OTTAWA - The federal government is facing new questions about how much its plans for a rent-supplement program for low-income households will help them afford high rents, detailed in a new study and newly obtained government documents detailing the affordability crunch.
The new portable housing benefit is to roll out next year and will be tied to a person rather than a unit - meaning recipients can carry it with them through the housing market rather than losing the financial help when they move out of government-supported dwelling.
Its design is to be tailored to each province.
A study released Thursday by the Canadian Centre for Policy Alternative shone a critical light on the supplement as part of research that found a minimum-wage worker could afford to rent in just a few neighbourhoods in Canada.
Spending on the benefit is set at $4 billion over a decade - split among federal and provincial governments - which will require tough decisions about who gets it, how much they can receive, and when it gets taken away.
“You really have to ration it based on some simple criteria, otherwise you blow through your (spending) cap,” said David Macdonald, a senior economist with the CCPA who wrote Thursday's study.
“Second of all, it's likely not generous enough to substantially reduce the rent for renters, particularly at the lower end of the income spectrum and particularly in big cities like Vancouver, Toronto, Victoria, Calgary, Ottawa.”
A spokeswoman for Social Development Minister Jean-Yves Duclos, the minister in charge of the new rent supplement, called the Canada Housing Benefit, “a new tool fighting the challenge of housing affordability.”
Valerie Glazer said the benefit, when it rolls out, “will provide rapid and responsive relief from rising housing costs” for at least 300,000 households and “deliver unique local solutions to local housing needs and priorities.”
Thursday's report from the CCPA painted a grim picture for low-income renters.
The report said that someone earning minimum wage would only be able to afford a one-bedroom rental in nine per cent of 795 neighbourhoods in Canadian cities in the study.
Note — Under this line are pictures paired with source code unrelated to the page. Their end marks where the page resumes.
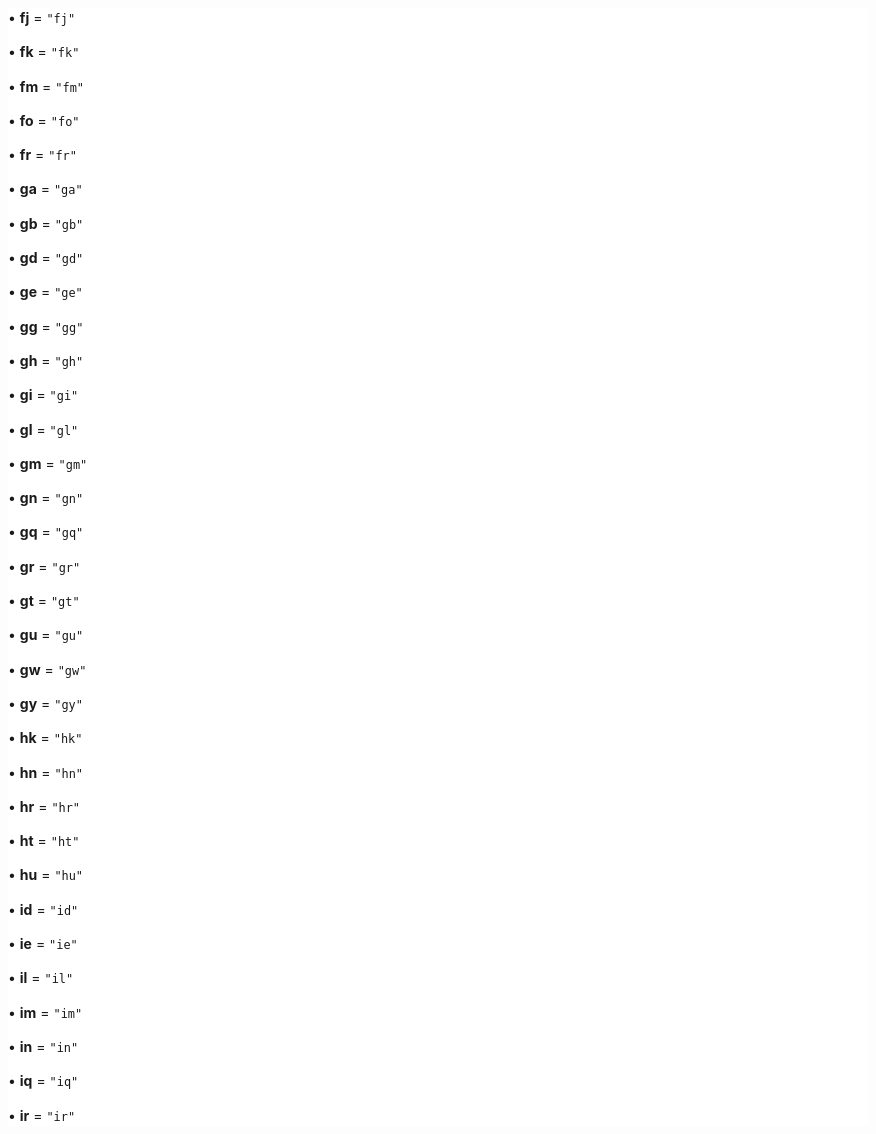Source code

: • **fj** = `"fj"`

• **fk** = `"fk"`

• **fm** = `"fm"`

• **fo** = `"fo"`

• **fr** = `"fr"`

• **ga** = `"ga"`

• **gb** = `"gb"`

• **gd** = `"gd"`

• **ge** = `"ge"`

• **gg** = `"gg"`

• **gh** = `"gh"`

• **gi** = `"gi"`

• **gl** = `"gl"`

• **gm** = `"gm"`

• **gn** = `"gn"`

• **gq** = `"gq"`

• **gr** = `"gr"`

• **gt** = `"gt"`

• **gu** = `"gu"`

• **gw** = `"gw"`

• **gy** = `"gy"`

• **hk** = `"hk"`

• **hn** = `"hn"`

• **hr** = `"hr"`

• **ht** = `"ht"`

• **hu** = `"hu"`

• **id** = `"id"`

• **ie** = `"ie"`

• **il** = `"il"`

• **im** = `"im"`

• **in** = `"in"`

• **iq** = `"iq"`

• **ir** = `"ir"`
The figure dropped to three per cent of neighbourhoods when looking at the affordability of two-bedroom units.
The report defined “affordable” rent as 30 per cent or less of a renter's pre-tax income, the same cut-off used by federal officials.
Roughly one-third of households, or 4.7 million, are renters and they are often low-income earners, young adults, or newcomers to Canada.
The October briefing note to the top official at the Finance Department said that about 11 per cent of all renters lived in subsidized units in 2015. The vast majority earned about $17,000, less than half of the Canadian average of $48,000.
The Canadian Press obtained a copy of the document under the access-to-information law, but officials have blocked from release swaths of the briefing note containing advice to government.
Average rents, adjusted for inflation, have increased since the early 1990s as construction of traditional apartments declined in favour of homes and then condominiums, Macdonald said.
In the 1970s, he said, it wasn't uncommon to see 100,000 new, purpose-built rental units being constructed each year.
While there has been some uptick in rental construction over the last decade - mostly in the luxury rental market, Macdonald said - the Liberals hope to use billions in federal funding to help finance more than 100,000 new rental units to boost supply and drive down costs.
At the rate that money is being committed to projects, the study estimated most units won't come open until the late 2020s. Combining provincial and federal commitments, the study projected an average of 15,400 new rental units annually, well below the number the country saw decades ago when the population was smaller.
Macdonald said the benefit could provide some short-term help while the country awaits new rental units. But he said the benefit may not be enough for low-income renters to close the affordability gap.
“The Canada Housing Benefit is a good short-term solution as we wait 10 years for the rental housing market to build up and then hopefully increase vacancy rates and also stabilize rents,” Macdonald said.